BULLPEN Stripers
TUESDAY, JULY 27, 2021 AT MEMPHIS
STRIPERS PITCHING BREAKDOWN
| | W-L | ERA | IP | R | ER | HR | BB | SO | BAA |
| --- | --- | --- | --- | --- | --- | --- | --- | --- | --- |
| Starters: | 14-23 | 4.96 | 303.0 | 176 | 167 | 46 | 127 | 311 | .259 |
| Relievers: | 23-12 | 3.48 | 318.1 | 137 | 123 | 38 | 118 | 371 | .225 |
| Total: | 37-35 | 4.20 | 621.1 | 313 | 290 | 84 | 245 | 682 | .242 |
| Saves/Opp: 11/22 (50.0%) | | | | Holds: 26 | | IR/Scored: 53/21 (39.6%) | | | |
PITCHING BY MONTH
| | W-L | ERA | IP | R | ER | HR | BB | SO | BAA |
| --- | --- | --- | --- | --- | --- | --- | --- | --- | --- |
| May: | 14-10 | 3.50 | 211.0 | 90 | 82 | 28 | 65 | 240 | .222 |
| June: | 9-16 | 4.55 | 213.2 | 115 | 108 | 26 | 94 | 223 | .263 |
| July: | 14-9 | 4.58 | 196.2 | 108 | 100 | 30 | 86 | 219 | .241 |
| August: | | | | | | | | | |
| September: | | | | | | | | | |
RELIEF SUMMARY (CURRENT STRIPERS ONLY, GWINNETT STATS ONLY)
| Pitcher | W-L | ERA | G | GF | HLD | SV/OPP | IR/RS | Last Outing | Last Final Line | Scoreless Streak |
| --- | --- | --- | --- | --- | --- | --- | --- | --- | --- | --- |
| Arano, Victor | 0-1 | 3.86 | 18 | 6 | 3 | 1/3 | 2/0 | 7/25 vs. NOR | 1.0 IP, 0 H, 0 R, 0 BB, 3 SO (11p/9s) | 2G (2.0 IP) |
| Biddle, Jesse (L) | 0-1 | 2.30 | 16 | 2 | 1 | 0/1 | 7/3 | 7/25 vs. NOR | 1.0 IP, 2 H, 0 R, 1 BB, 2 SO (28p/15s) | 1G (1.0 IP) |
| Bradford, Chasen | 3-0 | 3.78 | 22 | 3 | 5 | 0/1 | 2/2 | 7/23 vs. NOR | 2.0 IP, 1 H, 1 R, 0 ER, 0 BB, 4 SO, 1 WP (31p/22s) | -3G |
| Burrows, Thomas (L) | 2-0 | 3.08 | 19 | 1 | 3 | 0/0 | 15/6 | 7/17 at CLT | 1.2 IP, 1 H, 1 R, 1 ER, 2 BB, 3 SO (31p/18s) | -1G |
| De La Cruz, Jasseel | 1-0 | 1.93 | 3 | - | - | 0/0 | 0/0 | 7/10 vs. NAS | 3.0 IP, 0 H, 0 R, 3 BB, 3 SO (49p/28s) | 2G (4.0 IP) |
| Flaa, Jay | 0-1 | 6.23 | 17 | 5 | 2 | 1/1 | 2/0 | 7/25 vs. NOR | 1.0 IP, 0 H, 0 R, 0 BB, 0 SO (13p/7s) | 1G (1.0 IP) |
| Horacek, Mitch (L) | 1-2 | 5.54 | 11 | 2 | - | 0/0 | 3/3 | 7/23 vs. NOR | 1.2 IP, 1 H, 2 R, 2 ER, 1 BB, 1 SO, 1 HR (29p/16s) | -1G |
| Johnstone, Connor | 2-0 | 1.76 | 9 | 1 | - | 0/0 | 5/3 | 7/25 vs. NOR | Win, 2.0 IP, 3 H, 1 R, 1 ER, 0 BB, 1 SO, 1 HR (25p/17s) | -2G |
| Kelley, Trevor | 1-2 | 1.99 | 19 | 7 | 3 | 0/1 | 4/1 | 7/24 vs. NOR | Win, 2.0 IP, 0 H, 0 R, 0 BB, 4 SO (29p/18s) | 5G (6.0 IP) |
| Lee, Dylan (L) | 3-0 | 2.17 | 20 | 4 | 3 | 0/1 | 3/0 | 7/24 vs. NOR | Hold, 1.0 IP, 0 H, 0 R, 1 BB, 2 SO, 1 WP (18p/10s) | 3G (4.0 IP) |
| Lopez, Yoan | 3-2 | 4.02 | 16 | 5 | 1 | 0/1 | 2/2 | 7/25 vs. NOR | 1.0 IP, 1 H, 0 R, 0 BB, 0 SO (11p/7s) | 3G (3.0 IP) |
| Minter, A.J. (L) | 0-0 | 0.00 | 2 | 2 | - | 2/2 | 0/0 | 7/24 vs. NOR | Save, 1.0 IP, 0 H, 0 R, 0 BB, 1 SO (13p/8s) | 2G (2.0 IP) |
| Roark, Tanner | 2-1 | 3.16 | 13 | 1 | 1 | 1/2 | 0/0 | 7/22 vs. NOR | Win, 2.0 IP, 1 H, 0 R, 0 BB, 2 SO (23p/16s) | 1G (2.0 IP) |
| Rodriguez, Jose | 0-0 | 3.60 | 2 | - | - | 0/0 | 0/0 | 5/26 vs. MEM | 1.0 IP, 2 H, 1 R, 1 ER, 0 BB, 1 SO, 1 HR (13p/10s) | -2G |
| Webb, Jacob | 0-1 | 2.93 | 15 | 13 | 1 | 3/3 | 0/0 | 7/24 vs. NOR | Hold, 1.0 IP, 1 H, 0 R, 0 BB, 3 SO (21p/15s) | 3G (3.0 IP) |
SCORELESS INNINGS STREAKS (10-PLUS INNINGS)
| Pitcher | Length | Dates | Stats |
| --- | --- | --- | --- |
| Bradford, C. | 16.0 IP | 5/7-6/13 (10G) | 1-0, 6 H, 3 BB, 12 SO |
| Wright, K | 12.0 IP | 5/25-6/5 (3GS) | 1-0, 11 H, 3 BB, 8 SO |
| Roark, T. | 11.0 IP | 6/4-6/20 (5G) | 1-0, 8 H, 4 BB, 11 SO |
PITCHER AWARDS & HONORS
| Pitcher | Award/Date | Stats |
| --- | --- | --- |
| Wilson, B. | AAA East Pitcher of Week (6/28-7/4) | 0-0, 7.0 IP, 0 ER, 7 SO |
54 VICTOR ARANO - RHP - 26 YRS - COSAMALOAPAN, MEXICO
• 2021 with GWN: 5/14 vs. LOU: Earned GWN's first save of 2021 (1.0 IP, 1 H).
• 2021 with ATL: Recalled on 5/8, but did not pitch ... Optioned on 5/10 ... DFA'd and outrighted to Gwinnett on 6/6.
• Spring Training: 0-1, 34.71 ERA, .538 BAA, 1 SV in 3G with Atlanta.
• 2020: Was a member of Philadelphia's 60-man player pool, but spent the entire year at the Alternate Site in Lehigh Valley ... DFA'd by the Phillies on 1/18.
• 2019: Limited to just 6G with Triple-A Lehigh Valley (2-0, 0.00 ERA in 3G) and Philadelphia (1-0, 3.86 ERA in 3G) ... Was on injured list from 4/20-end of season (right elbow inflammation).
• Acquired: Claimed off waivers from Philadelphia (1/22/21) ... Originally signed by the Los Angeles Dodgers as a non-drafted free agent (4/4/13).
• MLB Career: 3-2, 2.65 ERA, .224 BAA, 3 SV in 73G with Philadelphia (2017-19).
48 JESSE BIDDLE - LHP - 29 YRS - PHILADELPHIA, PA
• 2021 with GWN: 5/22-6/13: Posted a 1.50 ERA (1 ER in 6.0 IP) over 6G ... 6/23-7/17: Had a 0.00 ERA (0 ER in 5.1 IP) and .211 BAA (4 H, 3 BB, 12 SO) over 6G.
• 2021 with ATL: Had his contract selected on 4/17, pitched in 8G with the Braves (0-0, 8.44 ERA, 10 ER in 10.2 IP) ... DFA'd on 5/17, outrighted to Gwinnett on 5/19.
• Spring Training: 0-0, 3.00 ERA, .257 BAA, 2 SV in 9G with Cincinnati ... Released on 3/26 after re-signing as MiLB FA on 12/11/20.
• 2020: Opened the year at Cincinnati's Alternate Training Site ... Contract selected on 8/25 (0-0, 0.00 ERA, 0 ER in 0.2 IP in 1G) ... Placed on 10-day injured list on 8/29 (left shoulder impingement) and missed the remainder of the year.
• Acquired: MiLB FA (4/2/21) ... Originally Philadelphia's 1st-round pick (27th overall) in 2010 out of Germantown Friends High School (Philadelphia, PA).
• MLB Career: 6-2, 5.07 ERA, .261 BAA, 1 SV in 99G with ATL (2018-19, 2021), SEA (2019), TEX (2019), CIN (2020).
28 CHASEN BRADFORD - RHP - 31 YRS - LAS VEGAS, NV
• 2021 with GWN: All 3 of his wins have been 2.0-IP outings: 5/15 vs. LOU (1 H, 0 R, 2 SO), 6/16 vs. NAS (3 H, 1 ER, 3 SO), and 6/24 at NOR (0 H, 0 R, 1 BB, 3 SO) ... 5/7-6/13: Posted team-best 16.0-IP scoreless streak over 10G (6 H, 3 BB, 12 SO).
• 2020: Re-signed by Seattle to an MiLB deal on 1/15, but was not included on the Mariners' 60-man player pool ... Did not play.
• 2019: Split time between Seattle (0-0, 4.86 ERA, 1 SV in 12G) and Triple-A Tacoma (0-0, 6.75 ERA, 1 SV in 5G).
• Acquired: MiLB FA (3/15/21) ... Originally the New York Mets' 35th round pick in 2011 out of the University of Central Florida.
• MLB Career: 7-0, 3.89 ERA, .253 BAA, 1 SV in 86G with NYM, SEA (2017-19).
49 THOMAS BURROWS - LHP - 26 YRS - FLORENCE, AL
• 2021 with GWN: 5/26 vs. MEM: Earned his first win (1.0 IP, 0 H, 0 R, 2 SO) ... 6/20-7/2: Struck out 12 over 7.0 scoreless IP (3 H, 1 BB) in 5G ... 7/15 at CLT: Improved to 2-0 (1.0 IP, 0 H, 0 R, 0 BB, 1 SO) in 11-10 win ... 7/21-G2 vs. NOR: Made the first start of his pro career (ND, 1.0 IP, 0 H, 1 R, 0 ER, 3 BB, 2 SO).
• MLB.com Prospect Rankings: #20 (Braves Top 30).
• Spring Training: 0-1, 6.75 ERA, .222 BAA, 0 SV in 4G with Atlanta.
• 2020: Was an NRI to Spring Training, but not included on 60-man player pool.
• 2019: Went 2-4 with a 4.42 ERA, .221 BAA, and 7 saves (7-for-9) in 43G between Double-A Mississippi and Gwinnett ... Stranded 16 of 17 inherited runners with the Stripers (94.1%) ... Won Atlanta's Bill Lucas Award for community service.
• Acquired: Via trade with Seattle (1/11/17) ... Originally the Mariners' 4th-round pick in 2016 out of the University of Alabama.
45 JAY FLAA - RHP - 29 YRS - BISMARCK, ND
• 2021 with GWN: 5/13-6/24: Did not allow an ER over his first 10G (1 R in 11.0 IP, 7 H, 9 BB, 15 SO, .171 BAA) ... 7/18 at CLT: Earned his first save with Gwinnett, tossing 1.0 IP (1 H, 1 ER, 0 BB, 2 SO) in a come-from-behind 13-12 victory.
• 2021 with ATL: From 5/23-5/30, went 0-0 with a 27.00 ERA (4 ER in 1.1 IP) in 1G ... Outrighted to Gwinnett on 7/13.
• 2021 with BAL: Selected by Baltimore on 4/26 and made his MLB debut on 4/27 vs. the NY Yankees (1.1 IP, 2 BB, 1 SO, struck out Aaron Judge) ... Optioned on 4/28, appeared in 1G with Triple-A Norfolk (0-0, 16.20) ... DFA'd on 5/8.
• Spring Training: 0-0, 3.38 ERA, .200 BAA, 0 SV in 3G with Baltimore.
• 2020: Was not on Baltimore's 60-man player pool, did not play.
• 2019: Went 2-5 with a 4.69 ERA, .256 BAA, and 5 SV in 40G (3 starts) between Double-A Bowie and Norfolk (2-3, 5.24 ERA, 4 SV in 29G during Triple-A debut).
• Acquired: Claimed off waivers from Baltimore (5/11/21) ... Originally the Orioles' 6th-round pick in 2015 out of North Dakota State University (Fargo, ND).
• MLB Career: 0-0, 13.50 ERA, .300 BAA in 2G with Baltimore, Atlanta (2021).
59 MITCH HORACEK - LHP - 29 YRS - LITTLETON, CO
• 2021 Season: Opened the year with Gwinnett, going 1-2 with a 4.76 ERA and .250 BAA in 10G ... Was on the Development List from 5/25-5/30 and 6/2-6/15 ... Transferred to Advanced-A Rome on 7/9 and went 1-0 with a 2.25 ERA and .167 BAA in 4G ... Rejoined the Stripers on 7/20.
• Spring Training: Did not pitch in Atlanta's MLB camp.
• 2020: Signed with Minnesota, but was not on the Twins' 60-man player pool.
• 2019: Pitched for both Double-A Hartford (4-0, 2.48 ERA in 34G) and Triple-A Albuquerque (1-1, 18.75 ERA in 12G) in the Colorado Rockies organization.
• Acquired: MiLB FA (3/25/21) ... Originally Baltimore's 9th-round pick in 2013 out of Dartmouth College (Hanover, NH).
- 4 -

·····

## TASK GOAL
Only the lines above starting at the one containing "3G (4.0 IP) |" and ending at the one containing "Phillies on 1/18.", both included, are to be returned, exactly as they read.

## RESPONSE AREA
| Lee, Dylan (L) | 3-0 | 2.17 | 20 | 4 | 3 | 0/1 | 3/0 | 7/24 vs. NOR | Hold, 1.0 IP, 0 H, 0 R, 1 BB, 2 SO, 1 WP (18p/10s) | 3G (4.0 IP) |
| Lopez, Yoan | 3-2 | 4.02 | 16 | 5 | 1 | 0/1 | 2/2 | 7/25 vs. NOR | 1.0 IP, 1 H, 0 R, 0 BB, 0 SO (11p/7s) | 3G (3.0 IP) |
| Minter, A.J. (L) | 0-0 | 0.00 | 2 | 2 | - | 2/2 | 0/0 | 7/24 vs. NOR | Save, 1.0 IP, 0 H, 0 R, 0 BB, 1 SO (13p/8s) | 2G (2.0 IP) |
| Roark, Tanner | 2-1 | 3.16 | 13 | 1 | 1 | 1/2 | 0/0 | 7/22 vs. NOR | Win, 2.0 IP, 1 H, 0 R, 0 BB, 2 SO (23p/16s) | 1G (2.0 IP) |
| Rodriguez, Jose | 0-0 | 3.60 | 2 | - | - | 0/0 | 0/0 | 5/26 vs. MEM | 1.0 IP, 2 H, 1 R, 1 ER, 0 BB, 1 SO, 1 HR (13p/10s) | -2G |
| Webb, Jacob | 0-1 | 2.93 | 15 | 13 | 1 | 3/3 | 0/0 | 7/24 vs. NOR | Hold, 1.0 IP, 1 H, 0 R, 0 BB, 3 SO (21p/15s) | 3G (3.0 IP) |
SCORELESS INNINGS STREAKS (10-PLUS INNINGS)
| Pitcher | Length | Dates | Stats |
| --- | --- | --- | --- |
| Bradford, C. | 16.0 IP | 5/7-6/13 (10G) | 1-0, 6 H, 3 BB, 12 SO |
| Wright, K | 12.0 IP | 5/25-6/5 (3GS) | 1-0, 11 H, 3 BB, 8 SO |
| Roark, T. | 11.0 IP | 6/4-6/20 (5G) | 1-0, 8 H, 4 BB, 11 SO |
PITCHER AWARDS & HONORS
| Pitcher | Award/Date | Stats |
| --- | --- | --- |
| Wilson, B. | AAA East Pitcher of Week (6/28-7/4) | 0-0, 7.0 IP, 0 ER, 7 SO |
54 VICTOR ARANO - RHP - 26 YRS - COSAMALOAPAN, MEXICO
• 2021 with GWN: 5/14 vs. LOU: Earned GWN's first save of 2021 (1.0 IP, 1 H).
• 2021 with ATL: Recalled on 5/8, but did not pitch ... Optioned on 5/10 ... DFA'd and outrighted to Gwinnett on 6/6.
• Spring Training: 0-1, 34.71 ERA, .538 BAA, 1 SV in 3G with Atlanta.
• 2020: Was a member of Philadelphia's 60-man player pool, but spent the entire year at the Alternate Site in Lehigh Valley ... DFA'd by the Phillies on 1/18.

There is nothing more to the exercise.